Jean D. Husby, a much-loved member of the Grand Marais community, died on Sunday, the fifth of October, 2014, at Hillhaven, surrounded by her family. She was 89 years old.
Born and raised in McIntosh, Minnesota, Jean Vaatveit was the youngest of four girls. She married Harold Husby in 1944, and they recently celebrated their 70th anniversary. Harold and Jean moved from western Minnesota to Kansas City, Missouri in 1950. She received a B.A. in Music from the University of Missouri at Kansas City in 1974.
In 1979 she and Harold moved from Kansas City to Grand Marais, and built a lovely home on Maple Hill, with a two-floor greenhouse that she filled with plants and flowers and was the focus of much of her life. She was a fine gardener and for years supplied “Jean’s greens” to restaurants in the area. She was also one of the Grand Marais “wildflower ladies,” contributing to a two-volume compendium entitled Wildflowers of Cook County, Minnesota.
Jean had wide-ranging interests and a broad circle of friends of all ages. She was an avid reader and an accomplished musician, fiber artist, and author. A needlepoint tapestry Jean worked on for nearly a decade was displayed at the Johnson Heritage Post (1998) and in the atrium of the Sawtooth Mountain Clinic in Grand Marais (2000). Her essays appeared in magazines such as Northern Gardener, Minnesota Horticulturalist, Natural Superior, and Women’s Times. She was most proud of two shortstory collections she published with Loonfeather Press, illustrated by her son Scott: Willow Water (2003) and A Return to Willow Water (2011).
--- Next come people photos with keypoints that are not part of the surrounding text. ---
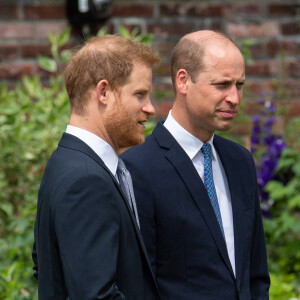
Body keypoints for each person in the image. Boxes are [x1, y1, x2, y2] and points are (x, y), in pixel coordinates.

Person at [121, 30, 270, 299]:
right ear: (183, 81)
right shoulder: (137, 169)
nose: (234, 98)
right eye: (222, 85)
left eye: (240, 85)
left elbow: (256, 273)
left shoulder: (240, 161)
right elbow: (139, 285)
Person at [32, 34, 161, 299]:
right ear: (103, 92)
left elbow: (47, 266)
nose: (150, 108)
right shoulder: (86, 181)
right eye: (140, 94)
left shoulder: (65, 162)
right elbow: (96, 295)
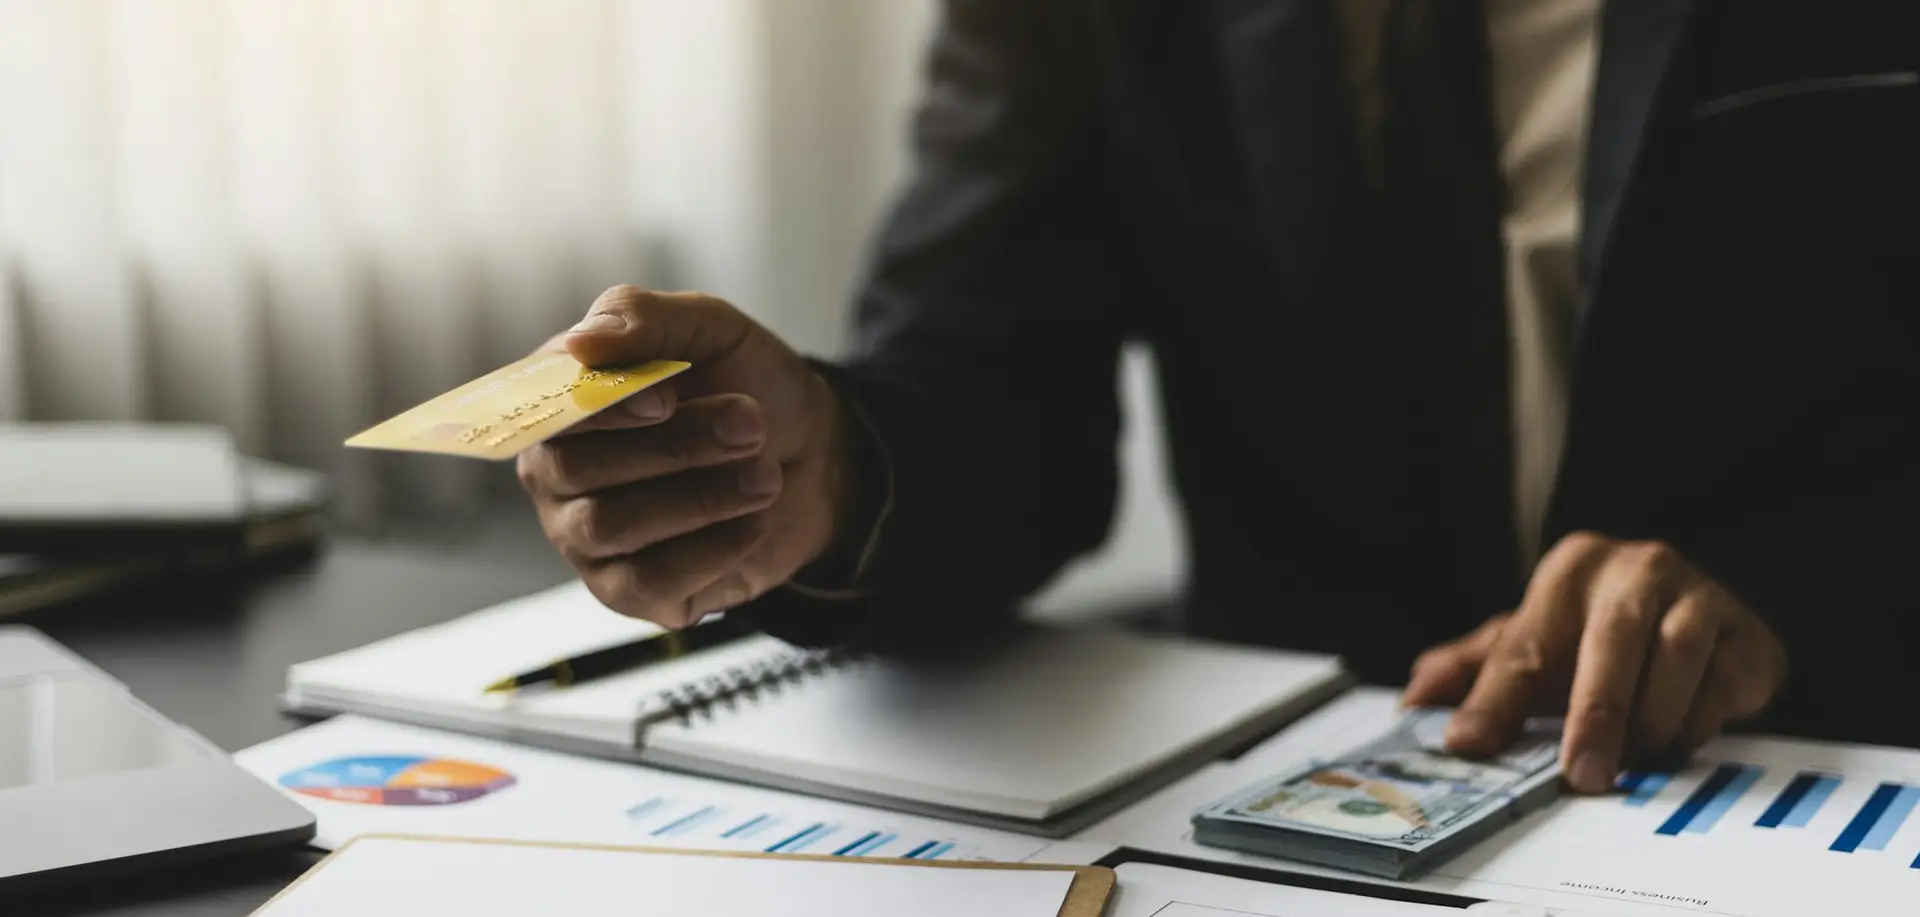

In the later years of her life, Jean was working on a biography of Fanny Mendelssohn.
She is survived by her husband, Harold, as well as her four children: Scott (Tracey Cullen) of Grand Marais, Timothy (Barbara) of Broomfield, Colorado, Carolyn Godfrey of Lee’s Summit, Missouri, and Peter (Martha) of Alameda, California. She also leaves seven grandchildren and four great grandchildren.
Memorial donations may be made to Hillhaven in Grand Marais.